Only Farad's trying to choke back an angry retort broke the ensuing silence. That, and Conan's swift feet as he hurried back to the others.
"What Bethina is to me, and I to her, and what Farad may be toward both of us, is not for spreading on the desert wind like camel-stink," Conan said sharply. He did not look at either Omyela or Farad, but saw out of the corner of his eye that both took the chiding to heart.
"Now, Omyela, you had some—what Farad called by a rude name—to speak of to me? True?"
The old woman inclined her head with almost regal grace. "That is so, Cimmerian. My 'fancies' tell me where lies the Valley of the Mists."

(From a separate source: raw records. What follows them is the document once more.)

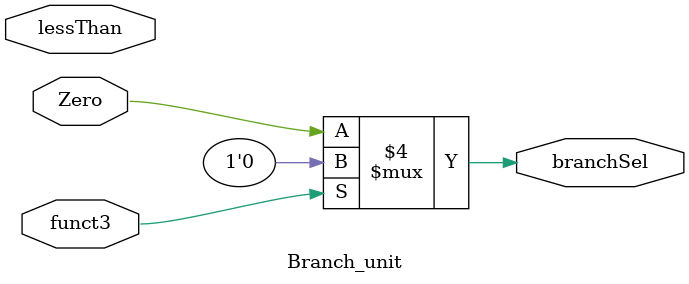
<source format=v>
`timescale 1ns / 1ps


module Branch_unit(
    input funct3,
    input Zero,
    input lessThan,
    output branchSel
    );
    
    assign branchSel = (funct3 == 3'b000) ? Zero:
                       (funct3 == 3'b100) ? lessThan :
                       1'b0;
    
   
endmodule

</source>
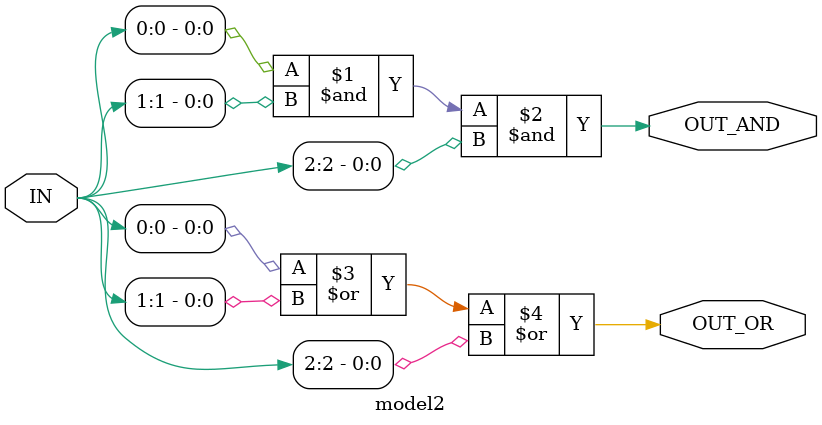
<source format=v>
module model2(
    input [2:0] IN,
    output OUT_AND,
    output OUT_OR
);

assign OUT_AND = IN[0] & IN[1] & IN[2];
assign OUT_OR = IN[0] | IN[1] | IN[2];

endmodule
</source>
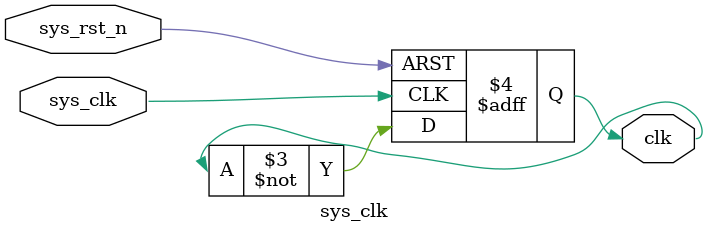
<source format=v>
`timescale 1ns / 1ps


module sys_clk(
//ÏµÍ³½Ó¿Ú
    input           sys_clk  ,      //ÏµÍ³ÊäÈëÊ±ÖÓ
    input           sys_rst_n,      //¸´Î»ÐÅºÅ£¬µÍµçÆ½ÓÐÐ§  
    output reg      clk
    );
    
    reg [5:0] cnt;
always@(posedge sys_clk or negedge sys_rst_n)
begin
    if(!sys_rst_n)begin
        cnt <= 0;
        clk <= 0;
    end
//    else if(cnt == 1)begin
    else begin
            clk <= ~clk;
            cnt <= 0;
    end
//    else begin
//            cnt <= cnt + 1;
//    end
end
endmodule

</source>
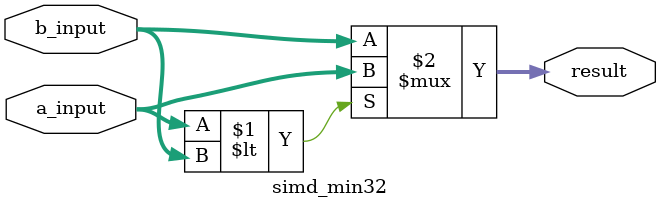
<source format=sv>
module simd_min32 (
    input  logic [31:0] a_input, b_input,
    output logic [31:0] result
);
    assign result = (a_input < b_input) ? a_input : b_input;

endmodule
</source>
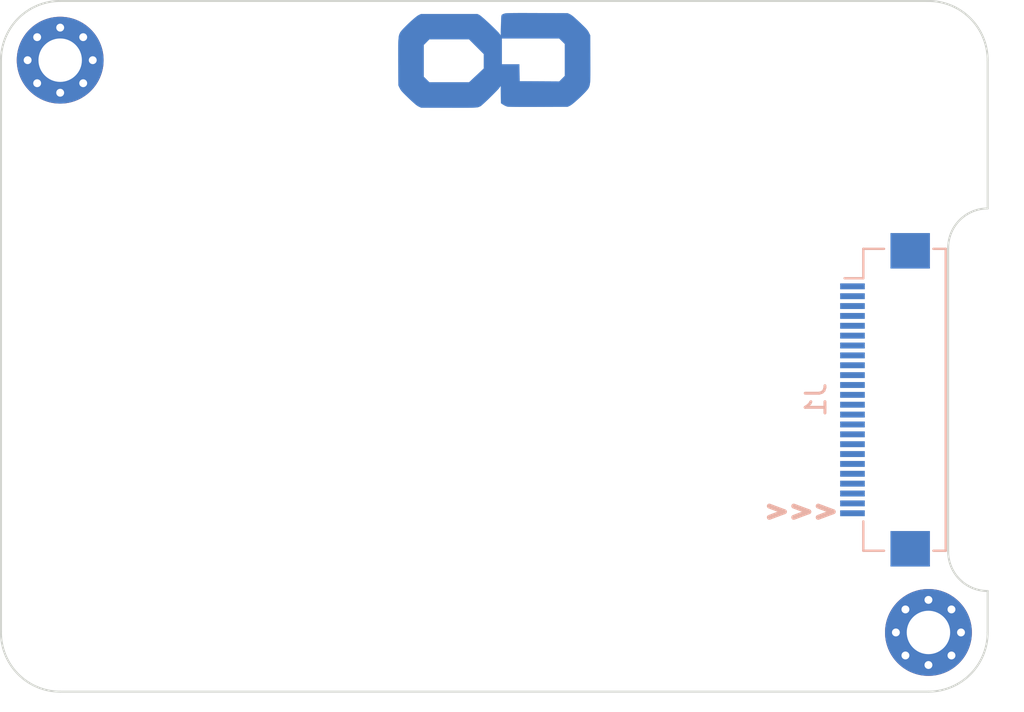
<source format=kicad_pcb>
(kicad_pcb (version 20220331) (generator pcbnew)

  (general
    (thickness 0.57)
  )

  (paper "A4")
  (layers
    (0 "F.Cu" mixed)
    (31 "B.Cu" mixed)
    (32 "B.Adhes" user "B.Adhesive")
    (33 "F.Adhes" user "F.Adhesive")
    (34 "B.Paste" user)
    (35 "F.Paste" user)
    (36 "B.SilkS" user "B.Silkscreen")
    (37 "F.SilkS" user "F.Silkscreen")
    (38 "B.Mask" user)
    (39 "F.Mask" user)
    (40 "Dwgs.User" user "User.Drawings")
    (41 "Cmts.User" user "User.Comments")
    (42 "Eco1.User" user "User.Eco1")
    (43 "Eco2.User" user "User.Eco2")
    (44 "Edge.Cuts" user)
    (45 "Margin" user)
    (46 "B.CrtYd" user "B.Courtyard")
    (47 "F.CrtYd" user "F.Courtyard")
    (48 "B.Fab" user)
    (49 "F.Fab" user)
    (50 "User.1" user)
    (51 "User.2" user)
    (52 "User.3" user)
    (53 "User.4" user)
    (54 "User.5" user)
    (55 "User.6" user)
    (56 "User.7" user)
    (57 "User.8" user)
    (58 "User.9" user)
  )

  (setup
    (stackup
      (layer "F.SilkS" (type "Top Silk Screen"))
      (layer "F.Paste" (type "Top Solder Paste"))
      (layer "F.Mask" (type "Top Solder Mask") (thickness 0.01))
      (layer "F.Cu" (type "copper") (thickness 0.035))
      (layer "dielectric 1" (type "prepreg") (thickness 0.48) (material "FR4") (epsilon_r 4.5) (loss_tangent 0.02))
      (layer "B.Cu" (type "copper") (thickness 0.035))
      (layer "B.Mask" (type "Bottom Solder Mask") (thickness 0.01))
      (layer "B.Paste" (type "Bottom Solder Paste"))
      (layer "B.SilkS" (type "Bottom Silk Screen"))
      (copper_finish "None")
      (dielectric_constraints no)
    )
    (pad_to_mask_clearance 0)
    (pcbplotparams
      (layerselection 0x00010fc_ffffffff)
      (plot_on_all_layers_selection 0x0000000_00000000)
      (disableapertmacros false)
      (usegerberextensions false)
      (usegerberattributes true)
      (usegerberadvancedattributes true)
      (creategerberjobfile true)
      (dashed_line_dash_ratio 12.000000)
      (dashed_line_gap_ratio 3.000000)
      (svgprecision 4)
      (plotframeref false)
      (viasonmask false)
      (mode 1)
      (useauxorigin false)
      (hpglpennumber 1)
      (hpglpenspeed 20)
      (hpglpendiameter 15.000000)
      (dxfpolygonmode true)
      (dxfimperialunits true)
      (dxfusepcbnewfont true)
      (psnegative false)
      (psa4output false)
      (plotreference true)
      (plotvalue true)
      (plotinvisibletext false)
      (sketchpadsonfab false)
      (subtractmaskfromsilk false)
      (outputformat 1)
      (mirror false)
      (drillshape 1)
      (scaleselection 1)
      (outputdirectory "")
    )
  )

  (net 0 "")
  (net 1 "GND")
  (net 2 "+3V3")
  (net 3 "unconnected-(J1-IO25)")
  (net 4 "unconnected-(J1-IO23)")
  (net 5 "unconnected-(J1-IO22)")
  (net 6 "unconnected-(J1-IO21)")
  (net 7 "unconnected-(J1-IO19)")
  (net 8 "unconnected-(J1-IO18)")
  (net 9 "unconnected-(J1-IO5)")
  (net 10 "unconnected-(J1-IO17)")
  (net 11 "unconnected-(J1-IO16)")
  (net 12 "unconnected-(J1-IO4)")
  (net 13 "unconnected-(J1-IO2)")
  (net 14 "unconnected-(J1-IO15)")
  (net 15 "unconnected-(J1-IO34)")
  (net 16 "unconnected-(J1-IO35)")
  (net 17 "unconnected-(J1-IO32)")
  (net 18 "unconnected-(J1-IO33)")
  (net 19 "unconnected-(J1-IO26)")
  (net 20 "unconnected-(J1-IO27)")

  (footprint "MountingHole:MountingHole_2.2mm_M2_Pad_Via" (layer "F.Cu") (at 123 83))

  (footprint "MountingHole:MountingHole_2.2mm_M2_Pad_Via" (layer "F.Cu") (at 167 112))

  (footprint "GameOver:Addon_conn_TXGA_FFC05036-24SBD113W5M_1x24_P0.50mm_Horizontal" (layer "B.Cu") (at 165 100.21 -90))

  (footprint "GameOver:logo_fcu" (layer "B.Cu") (at 144.999997 83 180))

  (gr_line (start 170 83) (end 170 90.514214)
    (stroke (width 0.1) (type default)) (layer "Edge.Cuts") (tstamp 00fee0a5-571c-4de7-8d9a-6bbf53164f49))
  (gr_arc (start 168 92.514214) (mid 168.585786 91.1) (end 170 90.514214)
    (stroke (width 0.1) (type default)) (layer "Edge.Cuts") (tstamp 04524c11-9bff-4a01-8c61-972474d952cd))
  (gr_line (start 123 80) (end 167 80)
    (stroke (width 0.1) (type default)) (layer "Edge.Cuts") (tstamp 0d0d960b-fafd-4952-a6ce-8a2c2de6f2b0))
  (gr_line (start 120 112) (end 120 83)
    (stroke (width 0.1) (type default)) (layer "Edge.Cuts") (tstamp 18d66822-ae9e-4379-a63f-9ddb6a89507a))
  (gr_arc (start 170 112) (mid 169.12132 114.12132) (end 167 115)
    (stroke (width 0.1) (type default)) (layer "Edge.Cuts") (tstamp 1d192eda-31e4-4efb-b72e-a72792c89f08))
  (gr_line (start 167 115) (end 123 115)
    (stroke (width 0.1) (type default)) (layer "Edge.Cuts") (tstamp 3d96b8d2-e30b-43ac-9f2e-6ab40abdce9b))
  (gr_arc (start 123 115) (mid 120.87868 114.12132) (end 120 112)
    (stroke (width 0.1) (type default)) (layer "Edge.Cuts") (tstamp 3db572a2-a361-4a65-93d1-ea6889a05774))
  (gr_arc (start 120 83) (mid 120.87868 80.87868) (end 123 80)
    (stroke (width 0.1) (type default)) (layer "Edge.Cuts") (tstamp 497fb2da-bb91-41dc-bd23-4f7da39bdac5))
  (gr_arc (start 170 109.9) (mid 168.585786 109.314214) (end 168 107.9)
    (stroke (width 0.1) (type default)) (layer "Edge.Cuts") (tstamp 61aeeb47-5c57-4733-addb-477c104d6386))
  (gr_line (start 170 112) (end 170 109.9)
    (stroke (width 0.1) (type default)) (layer "Edge.Cuts") (tstamp c56fab9c-3864-48c3-b498-4feaf96c6350))
  (gr_line (start 168 92.514214) (end 168 107.9)
    (stroke (width 0.1) (type default)) (layer "Edge.Cuts") (tstamp f1a9019c-eb60-4d64-a16c-243a53732632))
  (gr_arc (start 167 80) (mid 169.12132 80.87868) (end 170 83)
    (stroke (width 0.1) (type default)) (layer "Edge.Cuts") (tstamp fd3facc3-5e5d-4f74-bd97-614679bf0971))

)

</source>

That silenced even Farad, and the two men listened with great attention as Omyela explained. Conan had no more love for sorcery than ever, but in his years of adventuring, magic-wielders had sometimes been more help than hindrance. Omyela was looking to be one such.
He hoped she was. The Kezankian Mountains were full of valleys, some known only to the mountain folk who lived in or about them, others hardly visited at all by mortal men. It would take longer than they could afford, climbing among the peaks and peering into each valley—and perhaps learning that they had found the Valley of the Mists when its witch-Lady hurled her magic at them.